_REQUIRED ACTION:_
Write out exactly the lines of the entries below from the one holding "left knee: (848, 1275)" to the one holding "left ankle: (845, 1801)", inclusive, and leave out all other lines.

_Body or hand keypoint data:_

***

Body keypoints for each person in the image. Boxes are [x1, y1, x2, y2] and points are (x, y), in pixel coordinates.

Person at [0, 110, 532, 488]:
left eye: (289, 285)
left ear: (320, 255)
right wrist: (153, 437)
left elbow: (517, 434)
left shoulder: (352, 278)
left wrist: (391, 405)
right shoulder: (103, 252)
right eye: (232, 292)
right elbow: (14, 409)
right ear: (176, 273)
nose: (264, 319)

***

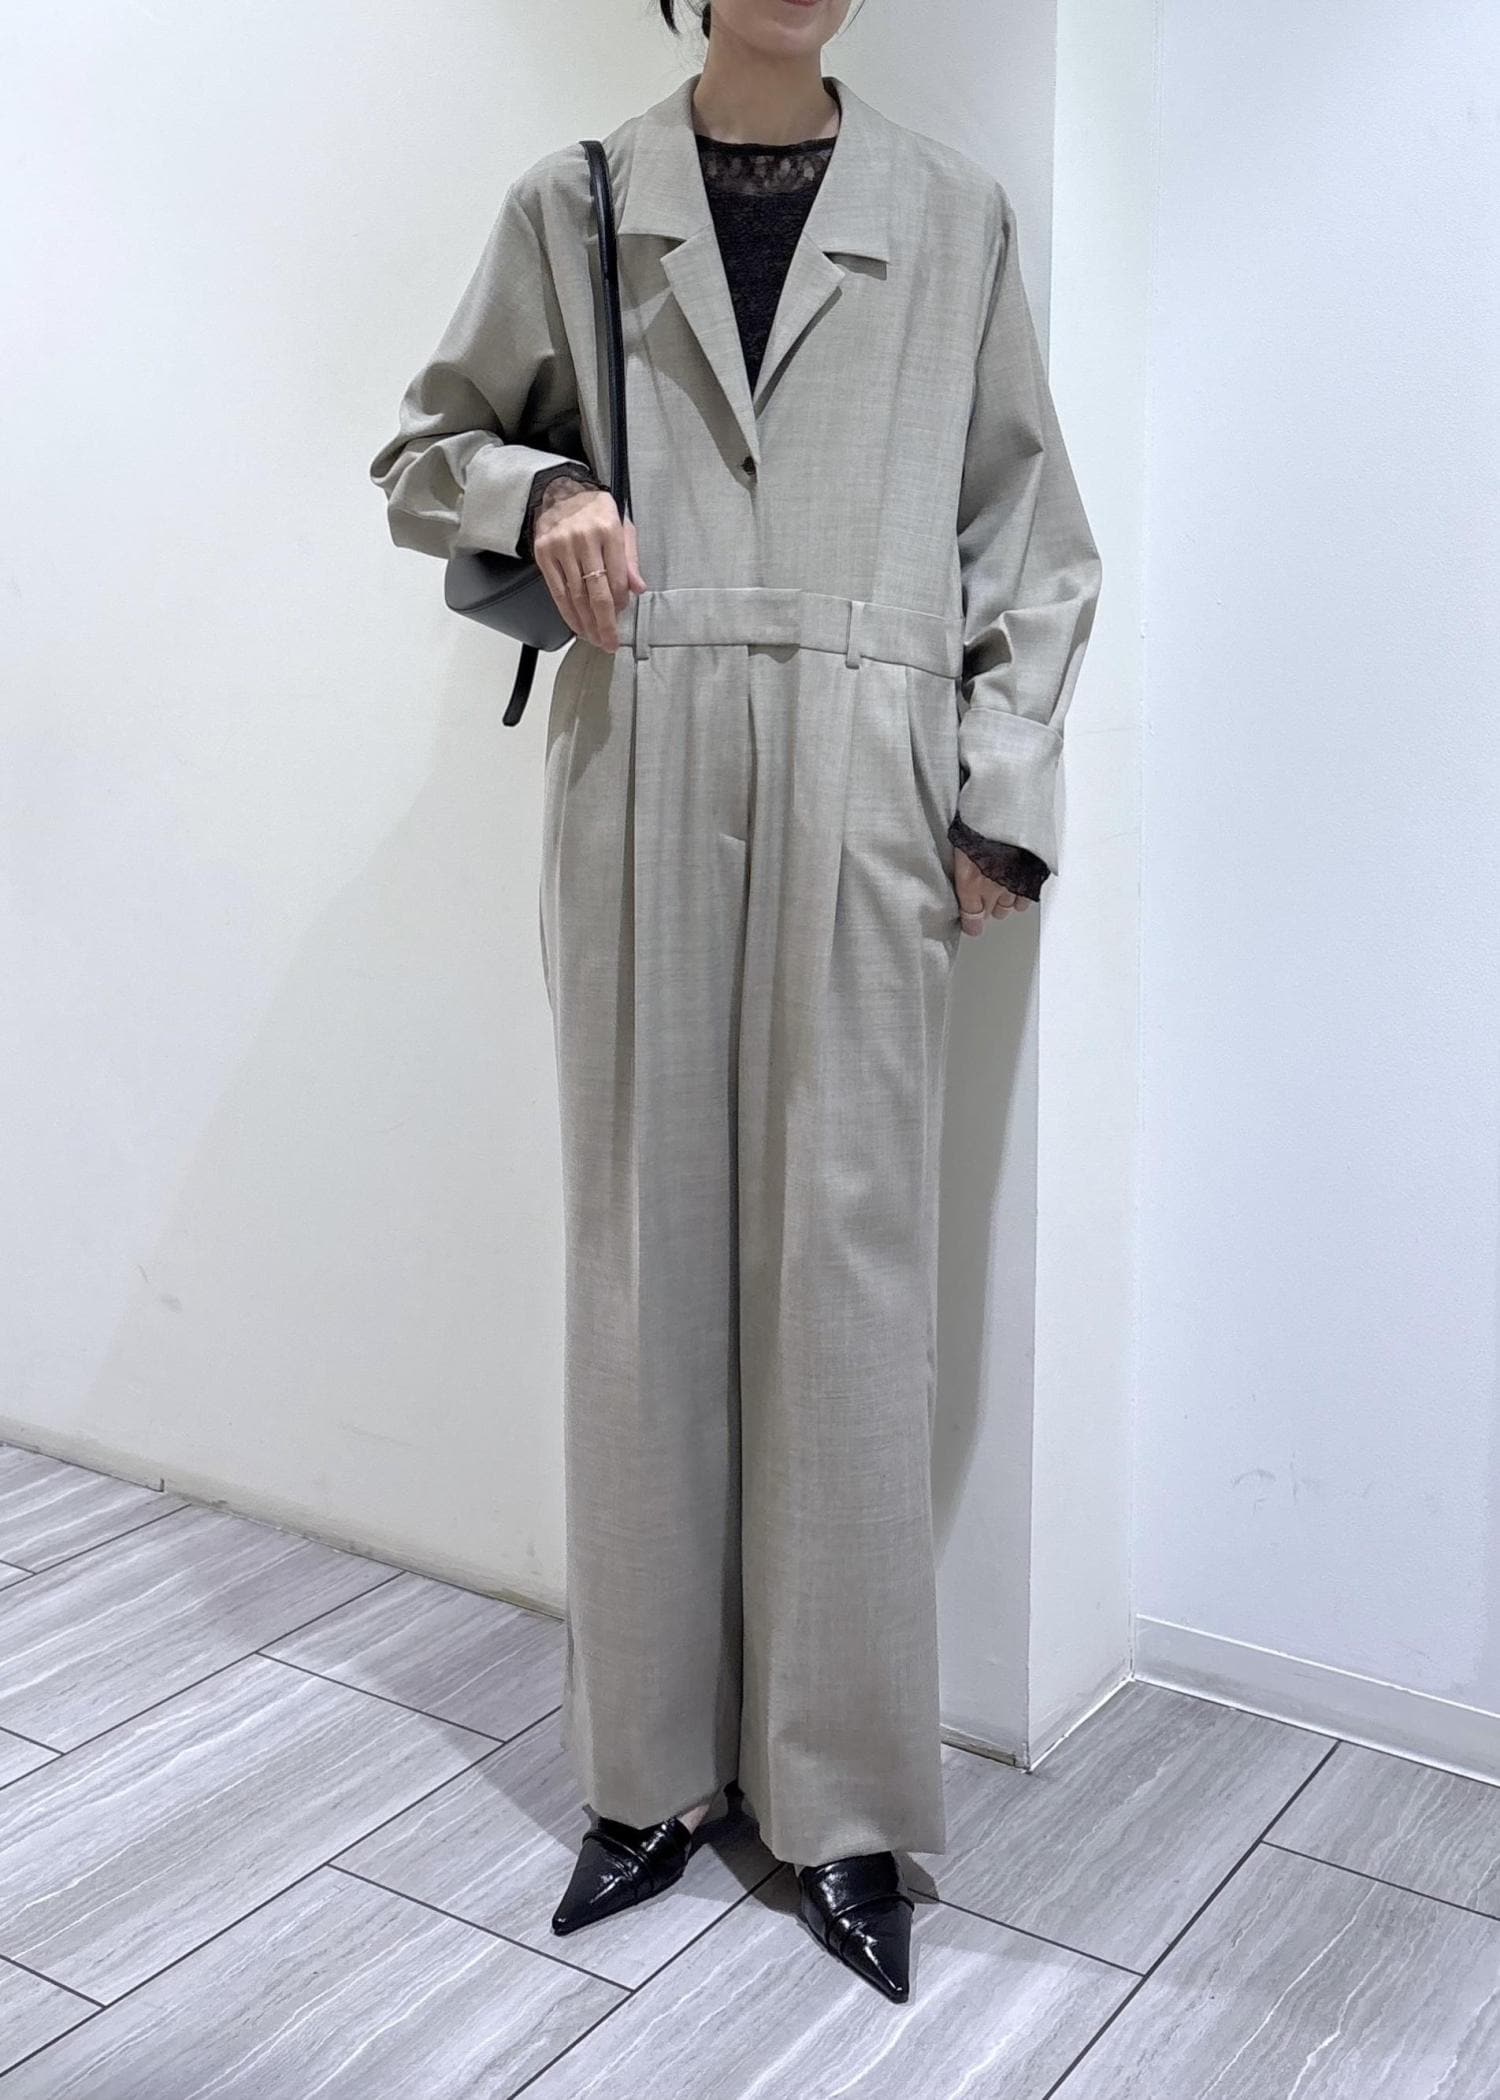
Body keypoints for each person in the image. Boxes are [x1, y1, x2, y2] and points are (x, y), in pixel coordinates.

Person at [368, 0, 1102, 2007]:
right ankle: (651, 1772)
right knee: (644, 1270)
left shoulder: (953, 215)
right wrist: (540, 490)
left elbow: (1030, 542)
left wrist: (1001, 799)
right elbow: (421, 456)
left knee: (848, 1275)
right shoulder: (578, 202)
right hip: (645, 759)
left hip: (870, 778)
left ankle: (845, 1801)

***

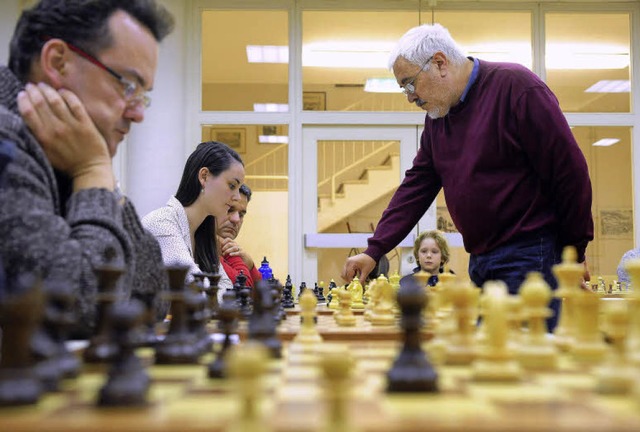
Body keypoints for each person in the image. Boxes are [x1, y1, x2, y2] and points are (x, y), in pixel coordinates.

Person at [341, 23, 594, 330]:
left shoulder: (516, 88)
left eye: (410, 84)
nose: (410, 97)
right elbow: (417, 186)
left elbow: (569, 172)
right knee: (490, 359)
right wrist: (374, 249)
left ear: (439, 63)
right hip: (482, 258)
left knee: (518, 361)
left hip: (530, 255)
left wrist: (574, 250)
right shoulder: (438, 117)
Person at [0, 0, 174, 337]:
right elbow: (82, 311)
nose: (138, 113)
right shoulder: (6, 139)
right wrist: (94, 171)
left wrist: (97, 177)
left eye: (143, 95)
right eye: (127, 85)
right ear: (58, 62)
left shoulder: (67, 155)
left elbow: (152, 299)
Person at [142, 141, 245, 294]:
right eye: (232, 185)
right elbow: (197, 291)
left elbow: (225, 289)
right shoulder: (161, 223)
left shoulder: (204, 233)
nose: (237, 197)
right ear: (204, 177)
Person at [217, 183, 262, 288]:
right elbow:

***

_YOUR SOLUTION:_
left knee: (848, 1275)
right shoulder: (578, 202)
right hip: (645, 759)
left hip: (870, 778)
left ankle: (845, 1801)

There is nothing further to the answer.